Wind energyProject Lake Bonney Stages 2/3
This report details how Vestas is utilising four separate forecasting model approaches to assess the incremental improvements that meteorological masts and weather models have on the accuracy of wind production forecasts.
The Lake Bonney Stages 2/3 short-term forecasting project for Infigen Energy utilised four separate forecasting model approaches (implemented at different stages) to assess the incremental improvements that meteorological masts and weather models have on the accuracy of wind production forecasts when combined with high-resolution wind turbine Supervisory Control and Data Acquisition (SCADA) data, and machine learning algorithms.
The first forecast model developed was the “SCADA data only” model, which was most critical because it acted as the baseline for the other models, and was the first to be submitted into the Australian Energy Market Operator (AEMO) production environment on September 10, 2019 for both Lake Bonney 2 (LB2) and Lake Bonney 3 (LB3).
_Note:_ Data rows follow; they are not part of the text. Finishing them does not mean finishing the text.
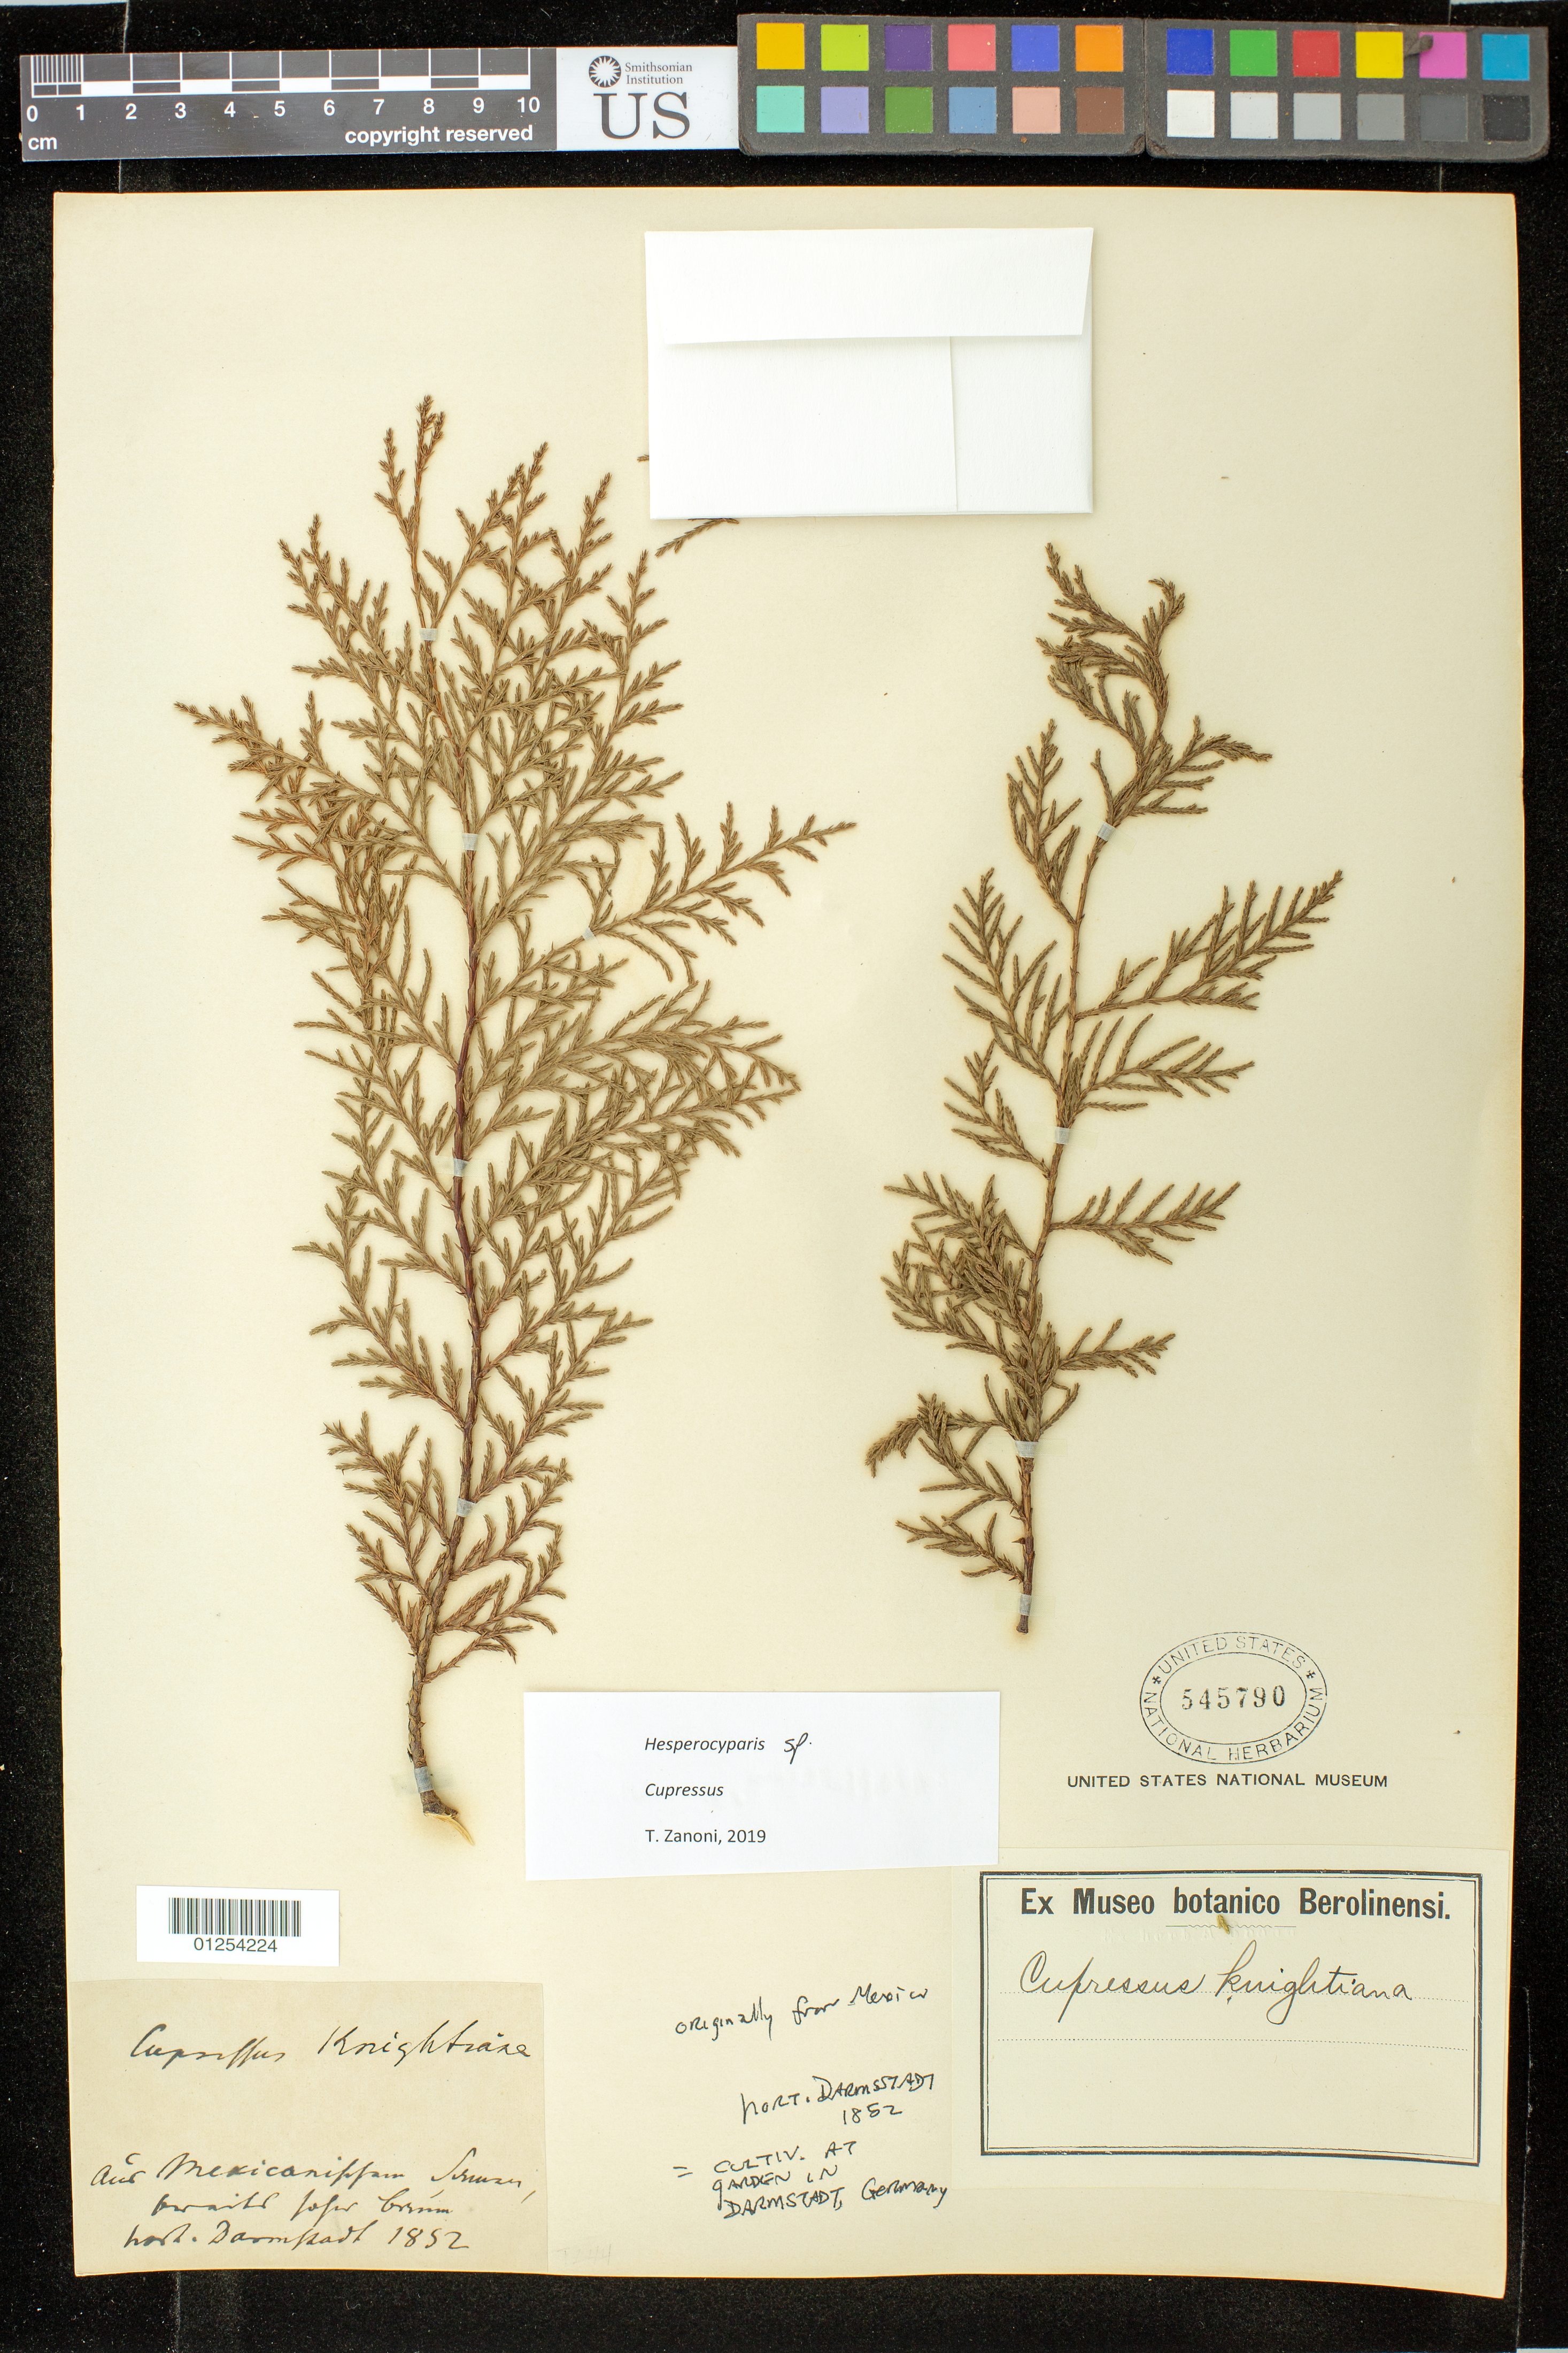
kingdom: Plantae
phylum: Tracheophyta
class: Pinopsida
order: Pinales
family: Cupressaceae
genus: Hesperocyparis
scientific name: Hesperocyparis sp.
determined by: Zanoni, T. A., (NY), New York Botanical Garden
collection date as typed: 1852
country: Mexico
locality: Originially from Mexico, Cultiv. at Garden in Darmstadt, Germany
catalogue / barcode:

Prior to submitting forecasts to AEMO’s application programming interface (API), Infigen developed its own API layer that was configured as an intermediary interface between Utopus Insights’ forecasting system and that of AEMO. This layer allowed Infigen to implement additional cyber security controls on the automated submission system. A Self-Forecast Suppression system and user interface was also designed by Utopus Insights to allow Infigen’s operators to supress self-forecasted values being submitted to AEMO. During these times, the Australian Wind Energy Forecasting System (AWEFS) forecast would instead be used for AEMO calculation of the dispatch target value. This tool allowed operators to minimise the times when the self forecast was submitting unfavourable values that would negatively impact the average performance values. During the course of the project, voluntary participant suppression was used less than 0.1% of the time for LB3 and never for LB2, a reflection of the stability and reliability of the forecast models deployed.